BETM mulai berkarier sejak diresmikannya lintas Jakartakota–Kebun Binatang Ragunan pada 10 April 1899 yang kemudian pada bulan November 1899 jaringan trem listrik ini diperpanjang sampai dengan Stasiun Tanah Abang, namun sayang perpanjangan jalur ini ditutup pada tahun 1904. Pada tahun 1900 BETM memperpanjang jaringan tremnya, menjangkau wilayah Jembatan Merah, Tanah Tinggi, dan Gunung Sahari dengan melintasi Sungai Ciliwung.
Sebagai akibat perselisihan antara NITM dengan BTM maka kedua perusahaan mulai memberlakukan tiket transit dan jadwal khusus di jam sibuk. Pada 31 Juli 1930 keduanya digabung menjadi Bataviasche Verkeers Maatschappij (BVM).
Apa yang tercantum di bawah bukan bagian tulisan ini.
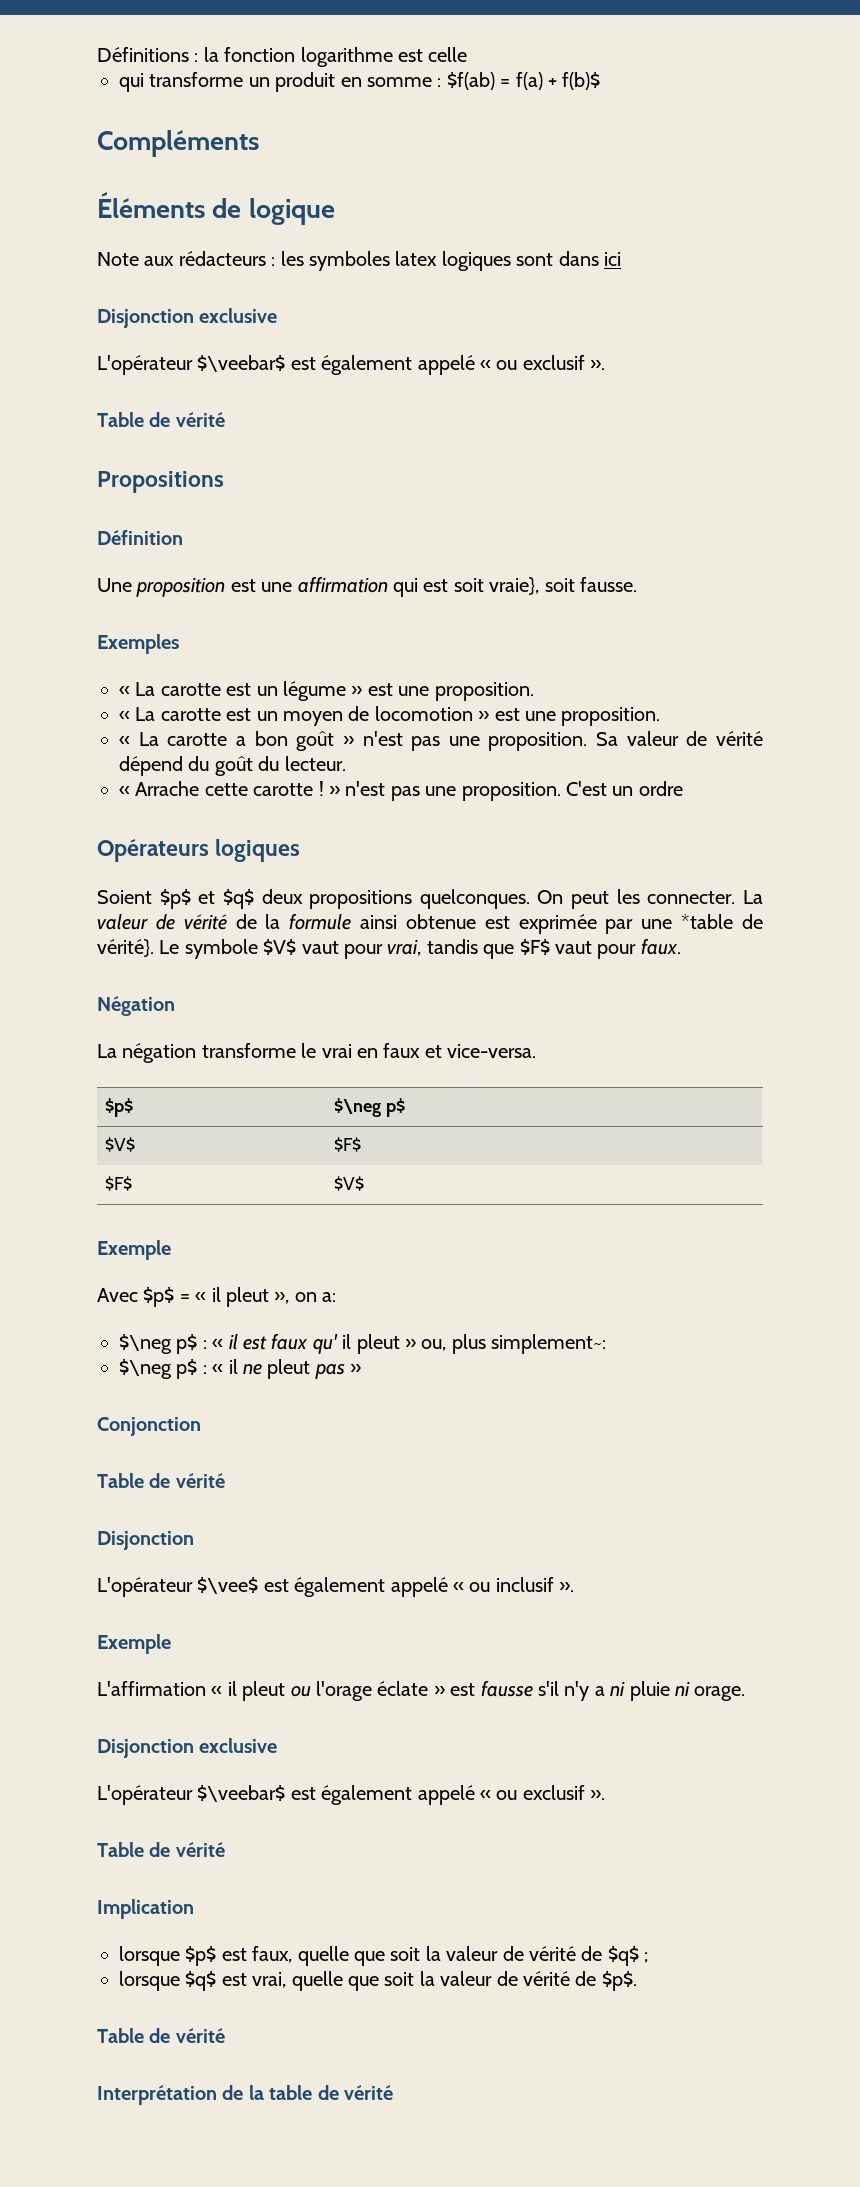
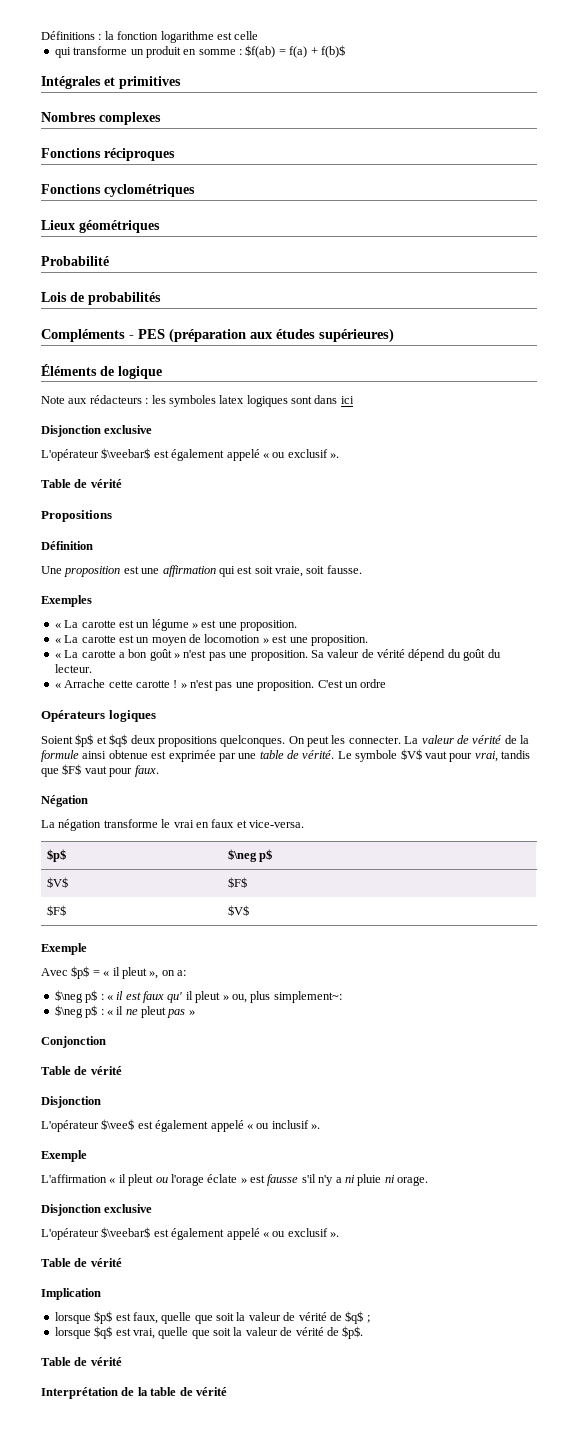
[97,130,259,157] Compléments -> [41,76,181,89] [41,112,161,125] [41,148,175,161] [41,184,195,197] [41,220,160,233] [41,256,109,266] [41,292,161,305] [41,328,394,343] Intégrales et primitives // Nombres complexes // Fonctions réciproques // Fonctions cyclométriques // Lieux géométriques // Probabilité // Lois de probabilités // Compléments - PES (préparation aux études supérieures)
[489,577,540,595] vraie}, -> [275,566,303,577] vraie,
[681,914,763,929] [97,939,154,957] *table de vérité}. -> [259,750,335,759] table de vérité.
Hasil dari pembentukan BVM tersebut menggabungkan 1 lijn trem uap, 2 lijn trem listrik, dan 7 rute bus yang dioperasikan NITM dan BETM.
Dibawah kendali Bataviasche Verkeers Maatschappij (BVM), trem Jakarta mengalami perubahan yang signifikan, terutama pada lintas-lintas warisan NITM dilakukan program elektrifikasi secara bertahap dari April 1933 sampai dengan 1934. Hasil dari elektrifikasi ini menjadikan waktu tempuh Jakartakota ke Jatinegara menjadi 47 menit memangkas waktu 10 menit. BVM mengalami puncak kejayaan pada tahun 1934 dimana mengoperasikan 5 lijn trem listrik dengan total panjang 41 kilometer.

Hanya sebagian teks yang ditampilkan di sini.